The Problem With Ripple
In the first quarter, the currency started on a bad note. It opened at $0.35 and reached its quarterly highs of $0.37 within two days. Since then, the price was mostly disappointing. Its lowest price was $0.28. However, things looked much better in the second quarter when the price finally started moving up. After opening at $0.3105 on April 1, it went up to $0.3457 within 24 hours. The price then went through a few periods of correction and stagnation after which it reached $0.4763 on June 23.
At the end of Q2, the coin was trading at $0.3998. All the while, Ripple remained the third-largest digital currency in the market. However, despite this movement, CoinGecko’s Quarterly Report showed a dismal picture of the coin’s market dominance. In Q2 2019, it’s market share fell from 9.8% to 5.7% only.

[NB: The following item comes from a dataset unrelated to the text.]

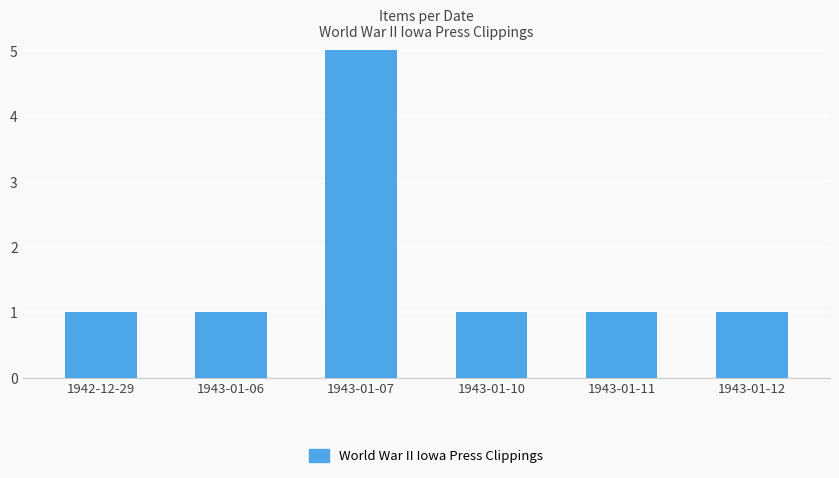

What position from the left is 1942-12-29?

1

Ripple Continues to Stay Behind
It is interesting for a coin like Ripple, which boasts of hundreds of working partnerships around the world to lose its market dominance by almost a half during a quarter. Note that in the second quarter, it revealed that Spanish banking giant Santander would expand One Pay FX to non-customers as well. This tool will now be available as One Pay app and bring Ripple’s international payment functionality to a wider audience.

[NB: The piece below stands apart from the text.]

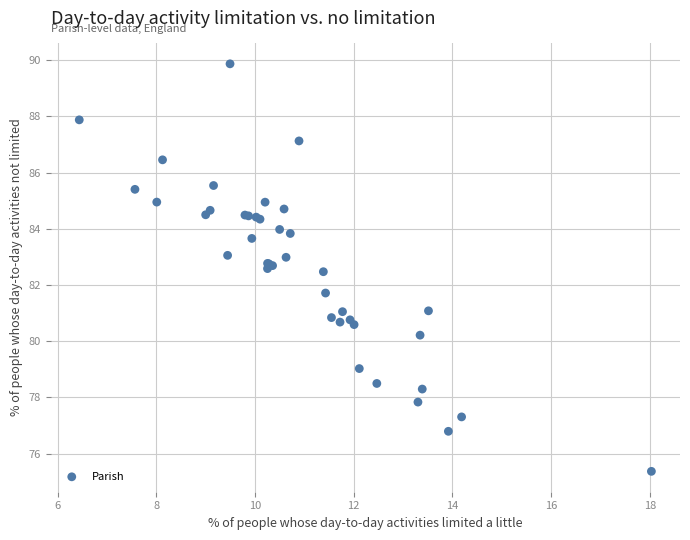

What Y value in the scatter plot is closest to 82?

81.7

The company opened two new offices – Brazil and Switzerland. It also partnered with international payments provided MoneyGram to facilitate cross-border payments. Weiss Ratings even rated Ripple as the second-best cryptocurrency, besting Bitcoin, the world’s largest, most dominant and most expensive digital currency that adheres to decentralization to the letter.
For now, Ripple fails to show any signs of significant growth during Q3, and the wider crypto markets are going through a strong selling pressure.